Borrowing from Elton John, “sorry seems to be the hardest word.” If you’re a medical professional, saying you’re sorry also might not help you avoid getting sued for malpractice.
According to a recent Vanderbilt University analysis of insurance data, laws designed to reduce malpractice lawsuits by protecting doctors who apologize to patients for bad outcomes don’t work as well as we might believe.
“What we find is that no, people sue for money. ‘Sorry’ is not enough,” Larry Van Horn, the executive director of health affairs at Vanderbilt’s Owen Graduate School of Management, told Insurance Journal.
Several dozen states have these apology laws on the books.
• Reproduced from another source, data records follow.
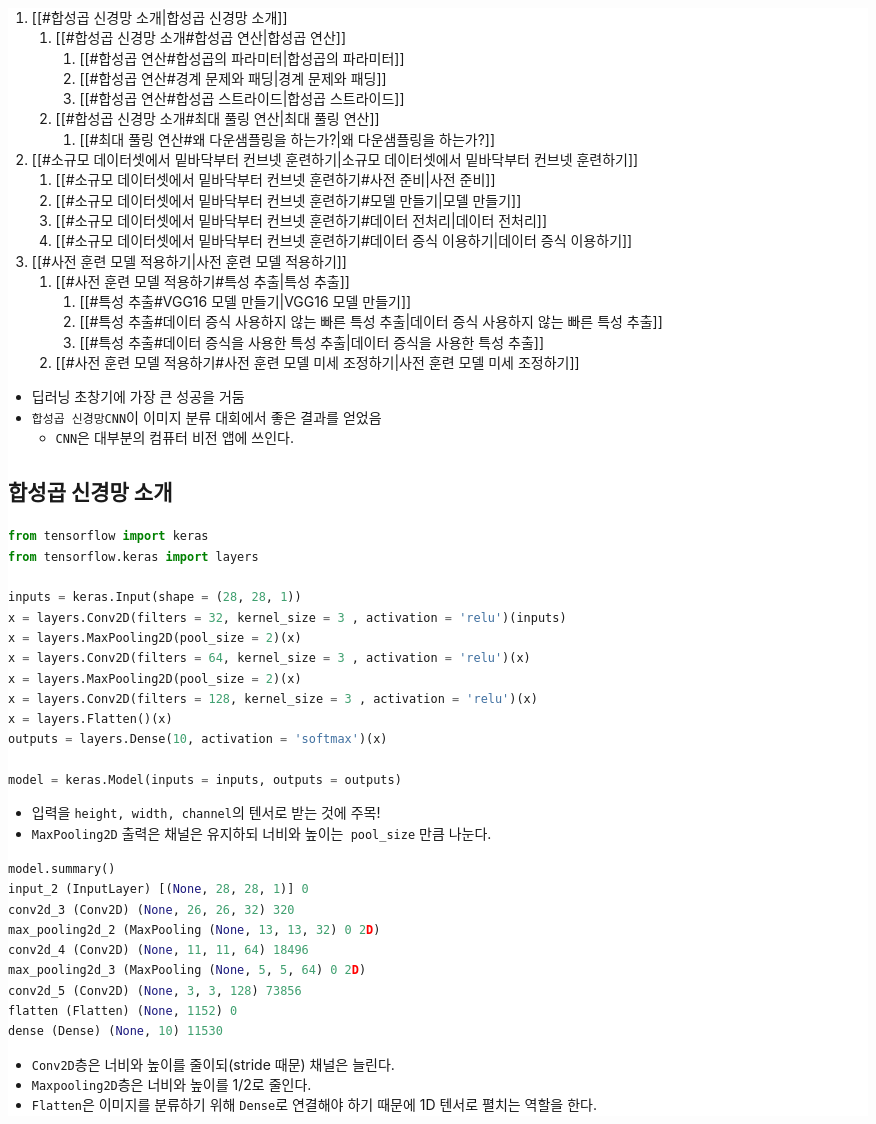 1. [[#합성곱 신경망 소개|합성곱 신경망 소개]]
	1. [[#합성곱 신경망 소개#합성곱 연산|합성곱 연산]]
		1. [[#합성곱 연산#합성곱의 파라미터|합성곱의 파라미터]]
		2. [[#합성곱 연산#경계 문제와 패딩|경계 문제와 패딩]]
		3. [[#합성곱 연산#합성곱 스트라이드|합성곱 스트라이드]]
	2. [[#합성곱 신경망 소개#최대 풀링 연산|최대 풀링 연산]]
		1. [[#최대 풀링 연산#왜 다운샘플링을 하는가?|왜 다운샘플링을 하는가?]]
2. [[#소규모 데이터셋에서 밑바닥부터 컨브넷 훈련하기|소규모 데이터셋에서 밑바닥부터 컨브넷 훈련하기]]
	1. [[#소규모 데이터셋에서 밑바닥부터 컨브넷 훈련하기#사전 준비|사전 준비]]
	2. [[#소규모 데이터셋에서 밑바닥부터 컨브넷 훈련하기#모델 만들기|모델 만들기]]
	3. [[#소규모 데이터셋에서 밑바닥부터 컨브넷 훈련하기#데이터 전처리|데이터 전처리]]
	4. [[#소규모 데이터셋에서 밑바닥부터 컨브넷 훈련하기#데이터 증식 이용하기|데이터 증식 이용하기]]
3. [[#사전 훈련 모델 적용하기|사전 훈련 모델 적용하기]]
	1. [[#사전 훈련 모델 적용하기#특성 추출|특성 추출]]
		1. [[#특성 추출#VGG16 모델 만들기|VGG16 모델 만들기]]
		2. [[#특성 추출#데이터 증식 사용하지 않는 빠른 특성 추출|데이터 증식 사용하지 않는 빠른 특성 추출]]
		3. [[#특성 추출#데이터 증식을 사용한 특성 추출|데이터 증식을 사용한 특성 추출]]
	2. [[#사전 훈련 모델 적용하기#사전 훈련 모델 미세 조정하기|사전 훈련 모델 미세 조정하기]]



- 딥러닝 초창기에 가장 큰 성공을 거둠
- `합성곱 신경망CNN`이 이미지 분류 대회에서 좋은 결과를 얻었음
	- `CNN`은 대부분의 컴퓨터 비전 앱에 쓰인다.

## 합성곱 신경망 소개
```python
from tensorflow import keras
from tensorflow.keras import layers

inputs = keras.Input(shape = (28, 28, 1))
x = layers.Conv2D(filters = 32, kernel_size = 3 , activation = 'relu')(inputs)
x = layers.MaxPooling2D(pool_size = 2)(x)
x = layers.Conv2D(filters = 64, kernel_size = 3 , activation = 'relu')(x)
x = layers.MaxPooling2D(pool_size = 2)(x)
x = layers.Conv2D(filters = 128, kernel_size = 3 , activation = 'relu')(x)
x = layers.Flatten()(x)
outputs = layers.Dense(10, activation = 'softmax')(x)

model = keras.Model(inputs = inputs, outputs = outputs)
```
- 입력을 `height, width, channel`의 텐서로 받는 것에 주목! 
- `MaxPooling2D` 출력은 채널은 유지하되 너비와 높이는` pool_size` 만큼 나눈다.

```python
model.summary()
input_2 (InputLayer) [(None, 28, 28, 1)] 0 
conv2d_3 (Conv2D) (None, 26, 26, 32) 320 
max_pooling2d_2 (MaxPooling (None, 13, 13, 32) 0 2D) 
conv2d_4 (Conv2D) (None, 11, 11, 64) 18496 
max_pooling2d_3 (MaxPooling (None, 5, 5, 64) 0 2D) 
conv2d_5 (Conv2D) (None, 3, 3, 128) 73856 
flatten (Flatten) (None, 1152) 0 
dense (Dense) (None, 10) 11530 
```
- `Conv2D`층은 너비와 높이를 줄이되(stride 때문) 채널은 늘린다.
- `Maxpooling2D`층은 너비와 높이를 1/2로 줄인다.
- `Flatten`은 이미지를 분류하기 위해 `Dense`로 연결해야 하기 때문에 1D 텐서로 펼치는 역할을 한다.
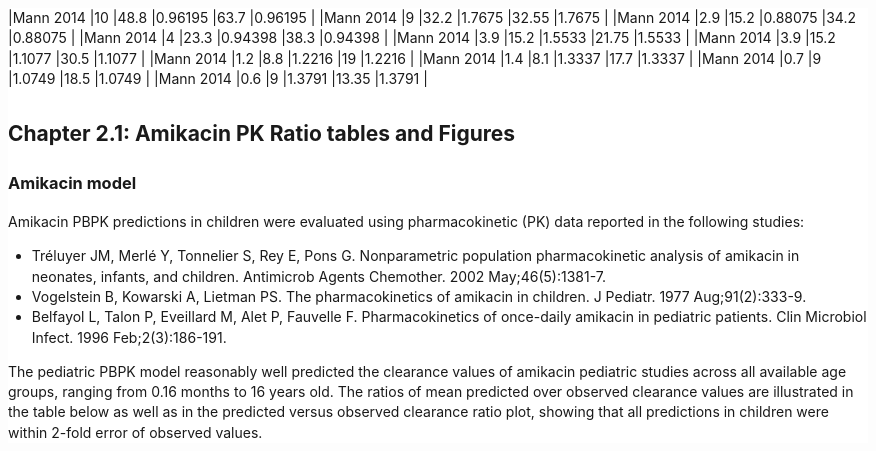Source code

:|Mann 2014      |10       |48.8           |0.96195                 |63.7                   |0.96195          |
|Mann 2014      |9        |32.2           |1.7675                  |32.55                  |1.7675           |
|Mann 2014      |2.9      |15.2           |0.88075                 |34.2                   |0.88075          |
|Mann 2014      |4        |23.3           |0.94398                 |38.3                   |0.94398          |
|Mann 2014      |3.9      |15.2           |1.5533                  |21.75                  |1.5533           |
|Mann 2014      |3.9      |15.2           |1.1077                  |30.5                   |1.1077           |
|Mann 2014      |1.2      |8.8            |1.2216                  |19                     |1.2216           |
|Mann 2014      |1.4      |8.1            |1.3337                  |17.7                   |1.3337           |
|Mann 2014      |0.7      |9              |1.0749                  |18.5                   |1.0749           |
|Mann 2014      |0.6      |9              |1.3791                  |13.35                  |1.3791           |

## Chapter 2.1: Amikacin PK Ratio tables and Figures
### Amikacin model

Amikacin PBPK predictions in children were evaluated using pharmacokinetic (PK) data reported in the following studies: 

- Tréluyer JM, Merlé Y, Tonnelier S, Rey E, Pons G. Nonparametric population pharmacokinetic analysis of amikacin in neonates, infants, and children. Antimicrob Agents Chemother. 2002 May;46(5):1381-7.
- Vogelstein B, Kowarski A, Lietman PS. The pharmacokinetics of amikacin in children. J Pediatr. 1977 Aug;91(2):333-9.
- Belfayol L, Talon P, Eveillard M, Alet P, Fauvelle F. Pharmacokinetics of once-daily amikacin in pediatric patients. Clin Microbiol Infect. 1996 Feb;2(3):186-191.

The pediatric PBPK model reasonably well predicted the clearance values of amikacin  pediatric studies across all available age groups, ranging from 0.16 months to 16 years old. The ratios of mean predicted over observed clearance values are illustrated in the table below as well as in the predicted versus observed clearance ratio plot, showing that all predictions in children were within 2-fold error of observed values.

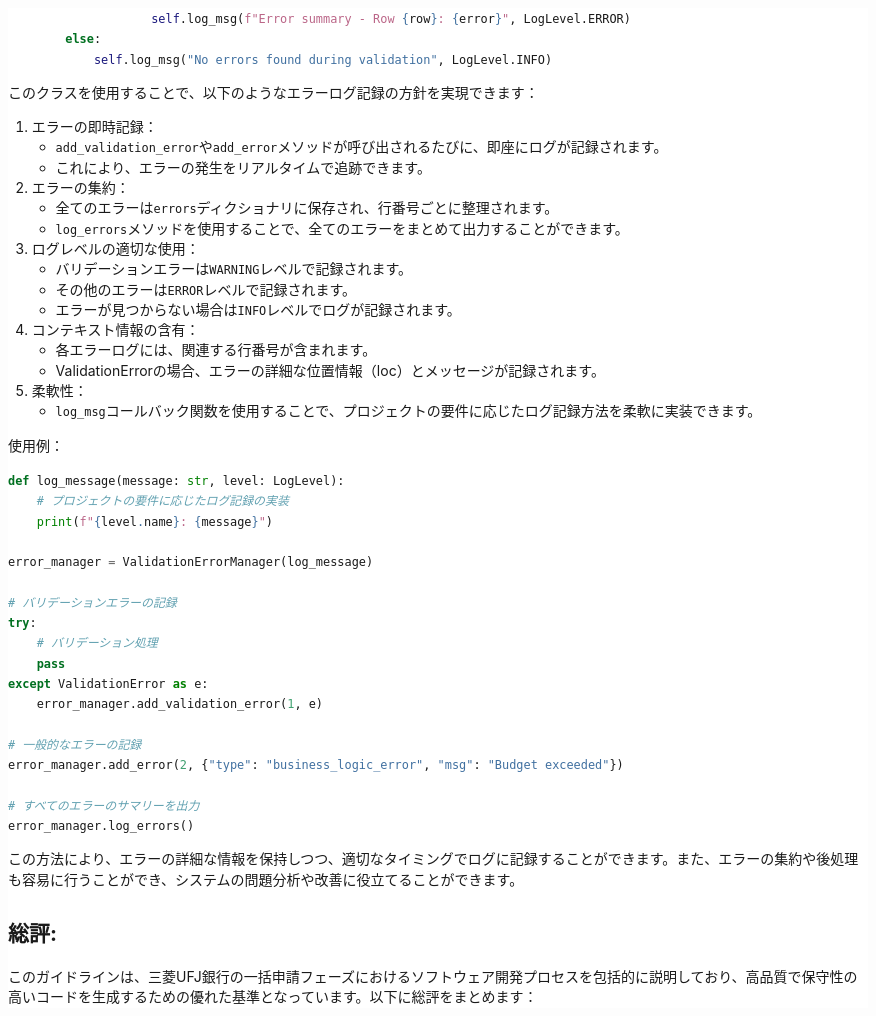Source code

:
 ```python
                    self.log_msg(f"Error summary - Row {row}: {error}", LogLevel.ERROR)
        else:
            self.log_msg("No errors found during validation", LogLevel.INFO)
```

このクラスを使用することで、以下のようなエラーログ記録の方針を実現できます：

1. エラーの即時記録：
   * `add_validation_error`や`add_error`メソッドが呼び出されるたびに、即座にログが記録されます。
   * これにより、エラーの発生をリアルタイムで追跡できます。
2. エラーの集約：
   * 全てのエラーは`errors`ディクショナリに保存され、行番号ごとに整理されます。
   * `log_errors`メソッドを使用することで、全てのエラーをまとめて出力することができます。
3. ログレベルの適切な使用：
   * バリデーションエラーは`WARNING`レベルで記録されます。
   * その他のエラーは`ERROR`レベルで記録されます。
   * エラーが見つからない場合は`INFO`レベルでログが記録されます。
4. コンテキスト情報の含有：
   * 各エラーログには、関連する行番号が含まれます。
   * ValidationErrorの場合、エラーの詳細な位置情報（loc）とメッセージが記録されます。
5. 柔軟性：
   * `log_msg`コールバック関数を使用することで、プロジェクトの要件に応じたログ記録方法を柔軟に実装できます。

使用例：

```python
def log_message(message: str, level: LogLevel):
    # プロジェクトの要件に応じたログ記録の実装
    print(f"{level.name}: {message}")

error_manager = ValidationErrorManager(log_message)

# バリデーションエラーの記録
try:
    # バリデーション処理
    pass
except ValidationError as e:
    error_manager.add_validation_error(1, e)

# 一般的なエラーの記録
error_manager.add_error(2, {"type": "business_logic_error", "msg": "Budget exceeded"})

# すべてのエラーのサマリーを出力
error_manager.log_errors()
```

この方法により、エラーの詳細な情報を保持しつつ、適切なタイミングでログに記録することができます。また、エラーの集約や後処理も容易に行うことができ、システムの問題分析や改善に役立てることができます。


## 総評:
このガイドラインは、三菱UFJ銀行の一括申請フェーズにおけるソフトウェア開発プロセスを包括的に説明しており、高品質で保守性の高いコードを生成するための優れた基準となっています。以下に総評をまとめます：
They vary from state to state but generally, the idea is that an expression of remorse from the physician will somehow cause patients to drop any notion of seeking economic sanctions by heading to court.
Here’s Colorado’s apology statute:
“In any civil action brought by an alleged victim of an unanticipated outcome of medical care … any and all statements … expressing apology, fault, sympathy, commiseration, condolence, compassion or a general sense of benevolence … shall be inadmissible as evidence of an admission of liability or as evidence of an admission against interest.”
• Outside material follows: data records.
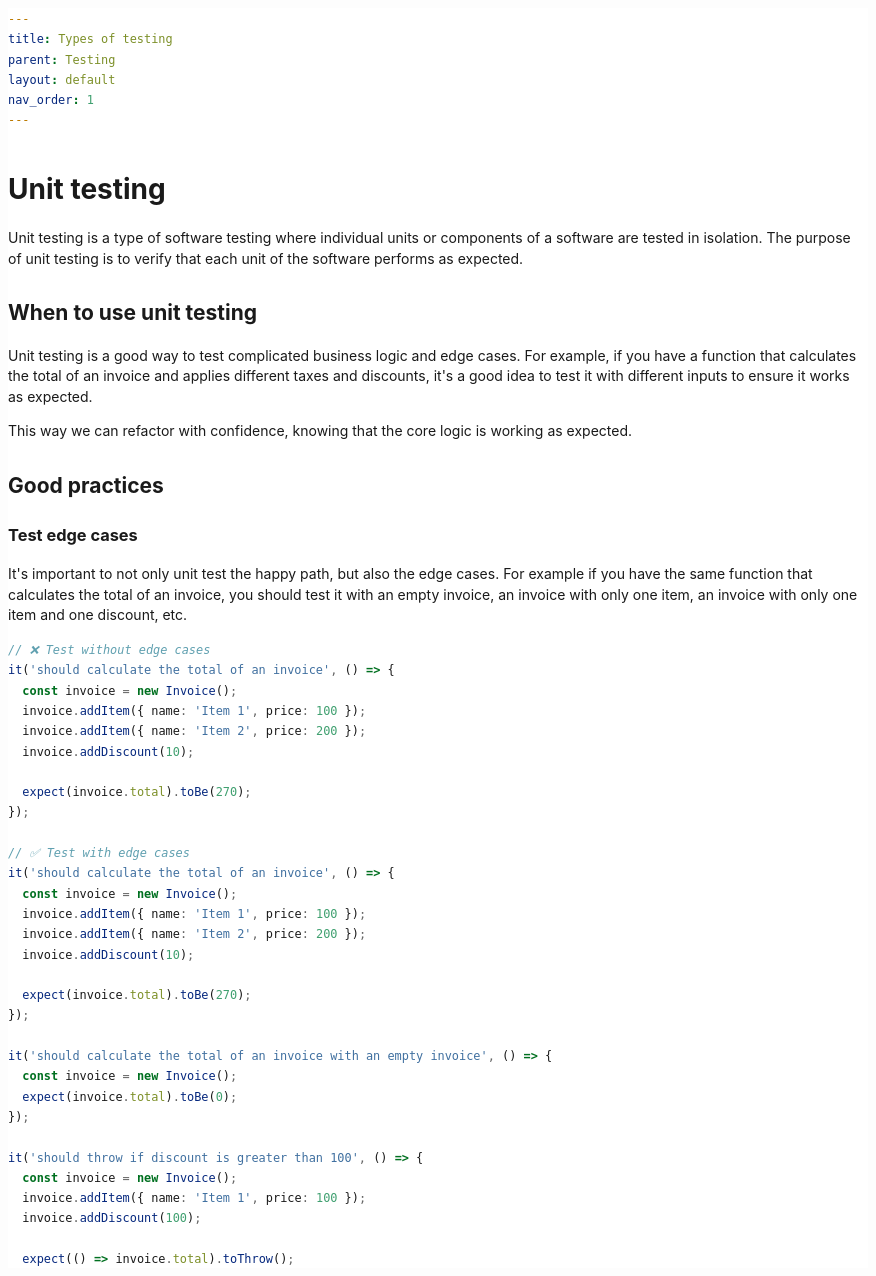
 ```yaml
---
title: Types of testing
parent: Testing
layout: default
nav_order: 1
---
```


# Unit testing

Unit testing is a type of software testing where individual units or components of a software are tested in isolation. The purpose of unit testing is to verify that each unit of the software performs as expected.

## When to use unit testing

Unit testing is a good way to test complicated business logic and edge cases. For example, if you have a function that calculates the total of an invoice and applies different taxes and discounts, it's a good idea to test it with different inputs to ensure it works as expected.

This way we can refactor with confidence, knowing that the core logic is working as expected.

## Good practices

### Test edge cases

It's important to not only unit test the happy path, but also the edge cases. For example if you have the same function that calculates the total of an invoice, you should test it with an empty invoice, an invoice with only one item, an invoice with only one item and one discount, etc.

```ts
// ❌ Test without edge cases
it('should calculate the total of an invoice', () => {
  const invoice = new Invoice();
  invoice.addItem({ name: 'Item 1', price: 100 });
  invoice.addItem({ name: 'Item 2', price: 200 });
  invoice.addDiscount(10);

  expect(invoice.total).toBe(270);
});

// ✅ Test with edge cases
it('should calculate the total of an invoice', () => {
  const invoice = new Invoice();
  invoice.addItem({ name: 'Item 1', price: 100 });
  invoice.addItem({ name: 'Item 2', price: 200 });
  invoice.addDiscount(10);

  expect(invoice.total).toBe(270);
});

it('should calculate the total of an invoice with an empty invoice', () => {
  const invoice = new Invoice();
  expect(invoice.total).toBe(0);
});

it('should throw if discount is greater than 100', () => {
  const invoice = new Invoice();
  invoice.addItem({ name: 'Item 1', price: 100 });
  invoice.addDiscount(100);

  expect(() => invoice.total).toThrow();
```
In other words, statements of “fault” by the doctor cannot be used against him/her.
Of course, a physician who is emotionally invested in a patient often feels compelled to express condolences after a poor medical outcome. In addition, a physician’s integrity and honesty serve as compelling reasons for apologizing.
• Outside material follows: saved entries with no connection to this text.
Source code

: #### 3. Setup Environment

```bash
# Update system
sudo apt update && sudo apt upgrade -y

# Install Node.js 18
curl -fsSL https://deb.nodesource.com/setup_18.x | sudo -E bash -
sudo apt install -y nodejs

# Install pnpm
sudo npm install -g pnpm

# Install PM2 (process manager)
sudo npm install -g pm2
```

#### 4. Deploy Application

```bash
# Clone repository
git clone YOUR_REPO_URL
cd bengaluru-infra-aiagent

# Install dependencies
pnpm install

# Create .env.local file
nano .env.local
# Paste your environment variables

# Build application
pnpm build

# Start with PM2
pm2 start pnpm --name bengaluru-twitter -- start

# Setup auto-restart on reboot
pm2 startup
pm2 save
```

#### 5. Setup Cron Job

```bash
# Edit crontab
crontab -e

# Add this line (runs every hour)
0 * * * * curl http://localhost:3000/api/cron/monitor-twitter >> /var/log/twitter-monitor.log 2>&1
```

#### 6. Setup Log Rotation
Yet apologizing doesn’t do much good and, as the Vanderbilt team found, can do harm.
Relying on data from one of the bigger malpractice insurers, Van Horn and the other researchers analyzed malpractice claims for about 9,000 providers, including surgeons. Overall, about 4 percent of these physicians experienced a malpractice claim over the course of eight years. About two-thirds of all claims went to court.
Among surgeons, they found apology laws made no difference in either the number of claims or the share of those claims that ended up in court.
For non-surgeons, however, claims in apology-law states were 46 percent more likely to result in a lawsuit.
How to explain that?
The researchers surmised it’s because a doctor who apologizes for overlooking a symptom in a sick patient is generally drawing attention to a mistake that would likely have gone unnoticed by the patient.
Even more dramatic was the change in payouts from successful lawsuits. Again, surgeons didn’t see a great difference, but non-surgeons did. In states with apology laws, the payouts to patients of non-surgeons more than doubled compared to states without apology laws.
The good news is that lawsuits and payouts were lower in health systems that provide training to their providers on when and how to apologize.
So, what’s the bottom here?
In the wake of a medical error, patients have a right to know what happened. There’s no contesting that point. But apology laws alone aren’t doing much to reduce malpractice cases.